De noite, antes de repousar, quando todos foram dormir, faço minha meditação.
Ergo um oratório num canto da casa, ornamento com objetos que lembram as experiências positivas e me ponho em posição de relaxamento.
Inicio pelo exercício da respiração. De olhos fechados procuro sentir o ar que entra e sai dos pulmões, só que, pelas frestas da porta e janelas, o ar que entra traz de longe um cheiro forte de maconha consumida nas esquinas, quintais e mocós da Vila. Se for tempo chuvoso, quando os abatedouros e fabricantes de produtos químicos aproveitam para despejar poluentes no rio, um cheiro horrível surge das águas que corta a região e segue Curitiba adentro.

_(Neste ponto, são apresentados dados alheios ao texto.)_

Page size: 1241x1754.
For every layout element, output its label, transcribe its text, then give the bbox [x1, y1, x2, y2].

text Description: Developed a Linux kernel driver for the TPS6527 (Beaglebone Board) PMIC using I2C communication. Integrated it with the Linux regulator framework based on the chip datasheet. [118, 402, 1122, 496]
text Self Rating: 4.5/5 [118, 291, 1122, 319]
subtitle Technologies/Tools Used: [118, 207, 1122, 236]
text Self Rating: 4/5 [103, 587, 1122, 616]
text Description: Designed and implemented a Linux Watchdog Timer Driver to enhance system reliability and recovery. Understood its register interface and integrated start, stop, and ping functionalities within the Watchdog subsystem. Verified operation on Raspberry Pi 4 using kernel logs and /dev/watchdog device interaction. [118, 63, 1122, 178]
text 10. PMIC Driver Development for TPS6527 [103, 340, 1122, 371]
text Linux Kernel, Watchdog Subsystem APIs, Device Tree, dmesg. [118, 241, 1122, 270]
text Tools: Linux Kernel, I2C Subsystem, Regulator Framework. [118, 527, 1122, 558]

O segundo passo da minha técnica é, ainda com os olhos fechados, ouvir. Ouvir todos os sons e movimentos de todas as formas de vida. Logo, a mente é assaltada pelos gritos dos bêbados cambaleantes, que xingam a estrada por ela se mover e maldizem os buracos que os derrubam. As freadas de carros, longe às vezes perto. As sirenes de viatura policial. Os estampidos de tiro. Muitos sinais de perseguição e morte de vidas. Preciso driblar a imaginação para ouvir o som dos pingos de chuva que cai na calçada. Apelo às ladainhas, preces, trezenas e mantras, lotadas de artifícios, que me colocam num mundo fantástico, porem melancólico.
Durante o dia, só posso meditar graças aos encantos e desencantos que vejo. Mas o ritual resume-se apenas em ver e contemplar uma mistura de cultura e contracultura.
Em alguns quintais da Avenida Santa Bernadete, comadres e compadres estendidos sobre banquetas, contando casos, histórias antigas e de mão em mão, girando no compasso da história, uma cuia com chimarrão, tal qual uma ladainha, profundamente sagrada.
No final do dia, alguns jovens reúnem-se na esquina da Rua Camilo Castelo Branco, contam aventuras do dia de trabalho, gargalham e lamentam. Lançam a mão num litro plástico de refrigerante e numa lata de leite em pó e iniciam um pagode. Prosseguem até a hora da janta e depois vão embora às suas casas. No fim do outro dia a roda se refaz reiniciando o concerto ao ar livre.
Na periferia resido num cenário que a vida escolheu para o confronto entre o profano e o sarado, entre a lei de Deus e a lei dos homens. Duas leis que parecem nunca ter saído do papel. Às vezes minha meditação indica a periferia como um lugar escolhido pelo homem para difundir o império da morte, sufocando a vida como o espinheiro sufoca a flor.
No domingo à tarde ainda contemplo homens e mulheres, crianças, jovens e anciãos, em torno de uma viola ou um violão, onde tocam e cantam. O som do instrumento de pau e corda, misturado ao canto entoado penetra pela minha pele, mas o lamento da canção, a poesia cantada, a melodia que traz alento e esperança, sufoca a beleza do ritmo e do instrumento.
Todos as noites antes de deitar, medito no sagrado recanto de minha casa. É quando percebo que a vida na periferia caminha na contramão da historia. Todas as noites quando faço minha meditação observo o lado avesso da cidade.